§ **PROVIDED DATA**:
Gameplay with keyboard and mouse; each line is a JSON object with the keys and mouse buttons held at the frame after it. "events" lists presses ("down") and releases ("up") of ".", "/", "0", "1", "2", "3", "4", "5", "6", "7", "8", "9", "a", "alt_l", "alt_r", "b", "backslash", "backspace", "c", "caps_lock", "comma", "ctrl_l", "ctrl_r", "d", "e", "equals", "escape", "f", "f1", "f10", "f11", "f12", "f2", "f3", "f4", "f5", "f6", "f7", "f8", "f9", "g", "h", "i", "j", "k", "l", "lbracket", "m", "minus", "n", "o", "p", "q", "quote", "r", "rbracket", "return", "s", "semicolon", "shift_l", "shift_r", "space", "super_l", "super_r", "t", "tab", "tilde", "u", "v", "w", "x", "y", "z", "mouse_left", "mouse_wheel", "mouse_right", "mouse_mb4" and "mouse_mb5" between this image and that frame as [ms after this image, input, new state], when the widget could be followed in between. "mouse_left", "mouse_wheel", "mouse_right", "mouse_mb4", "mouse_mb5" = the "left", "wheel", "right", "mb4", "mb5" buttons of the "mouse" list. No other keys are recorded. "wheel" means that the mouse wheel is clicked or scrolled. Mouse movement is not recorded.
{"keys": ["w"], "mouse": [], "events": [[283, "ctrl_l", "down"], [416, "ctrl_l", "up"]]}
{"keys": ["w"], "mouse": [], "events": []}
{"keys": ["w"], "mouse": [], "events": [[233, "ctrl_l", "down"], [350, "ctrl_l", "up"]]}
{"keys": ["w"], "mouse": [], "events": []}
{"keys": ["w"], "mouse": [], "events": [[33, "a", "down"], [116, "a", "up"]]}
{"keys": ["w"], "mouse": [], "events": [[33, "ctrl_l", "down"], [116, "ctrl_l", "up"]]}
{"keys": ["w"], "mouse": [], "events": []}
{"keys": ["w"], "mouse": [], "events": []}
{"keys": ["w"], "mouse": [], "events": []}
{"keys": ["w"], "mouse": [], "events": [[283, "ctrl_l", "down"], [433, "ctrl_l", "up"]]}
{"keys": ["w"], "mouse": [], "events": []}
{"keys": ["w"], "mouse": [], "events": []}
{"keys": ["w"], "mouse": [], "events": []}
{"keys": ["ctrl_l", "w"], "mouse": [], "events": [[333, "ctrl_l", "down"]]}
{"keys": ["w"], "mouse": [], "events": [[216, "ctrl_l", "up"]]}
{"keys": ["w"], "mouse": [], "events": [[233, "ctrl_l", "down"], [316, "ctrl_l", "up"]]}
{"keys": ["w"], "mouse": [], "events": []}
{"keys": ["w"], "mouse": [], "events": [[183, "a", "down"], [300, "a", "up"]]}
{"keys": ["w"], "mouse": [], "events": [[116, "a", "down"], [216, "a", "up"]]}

§ **WORK TO COMPLETE**: Would you please copy every line in the data that contains the word "down"?

§ **YOUR SOLUTION**:
Gameplay with keyboard and mouse; each line is a JSON object with the keys and mouse buttons held at the frame after it. "events" lists presses ("down") and releases ("up") of ".", "/", "0", "1", "2", "3", "4", "5", "6", "7", "8", "9", "a", "alt_l", "alt_r", "b", "backslash", "backspace", "c", "caps_lock", "comma", "ctrl_l", "ctrl_r", "d", "e", "equals", "escape", "f", "f1", "f10", "f11", "f12", "f2", "f3", "f4", "f5", "f6", "f7", "f8", "f9", "g", "h", "i", "j", "k", "l", "lbracket", "m", "minus", "n", "o", "p", "q", "quote", "r", "rbracket", "return", "s", "semicolon", "shift_l", "shift_r", "space", "super_l", "super_r", "t", "tab", "tilde", "u", "v", "w", "x", "y", "z", "mouse_left", "mouse_wheel", "mouse_right", "mouse_mb4" and "mouse_mb5" between this image and that frame as [ms after this image, input, new state], when the widget could be followed in between. "mouse_left", "mouse_wheel", "mouse_right", "mouse_mb4", "mouse_mb5" = the "left", "wheel", "right", "mb4", "mb5" buttons of the "mouse" list. No other keys are recorded. "wheel" means that the mouse wheel is clicked or scrolled. Mouse movement is not recorded.
{"keys": ["w"], "mouse": [], "events": [[283, "ctrl_l", "down"], [416, "ctrl_l", "up"]]}
{"keys": ["w"], "mouse": [], "events": [[233, "ctrl_l", "down"], [350, "ctrl_l", "up"]]}
{"keys": ["w"], "mouse": [], "events": [[33, "a", "down"], [116, "a", "up"]]}
{"keys": ["w"], "mouse": [], "events": [[33, "ctrl_l", "down"], [116, "ctrl_l", "up"]]}
{"keys": ["w"], "mouse": [], "events": [[283, "ctrl_l", "down"], [433, "ctrl_l", "up"]]}
{"keys": ["ctrl_l", "w"], "mouse": [], "events": [[333, "ctrl_l", "down"]]}
{"keys": ["w"], "mouse": [], "events": [[233, "ctrl_l", "down"], [316, "ctrl_l", "up"]]}
{"keys": ["w"], "mouse": [], "events": [[183, "a", "down"], [300, "a", "up"]]}
{"keys": ["w"], "mouse": [], "events": [[116, "a", "down"], [216, "a", "up"]]}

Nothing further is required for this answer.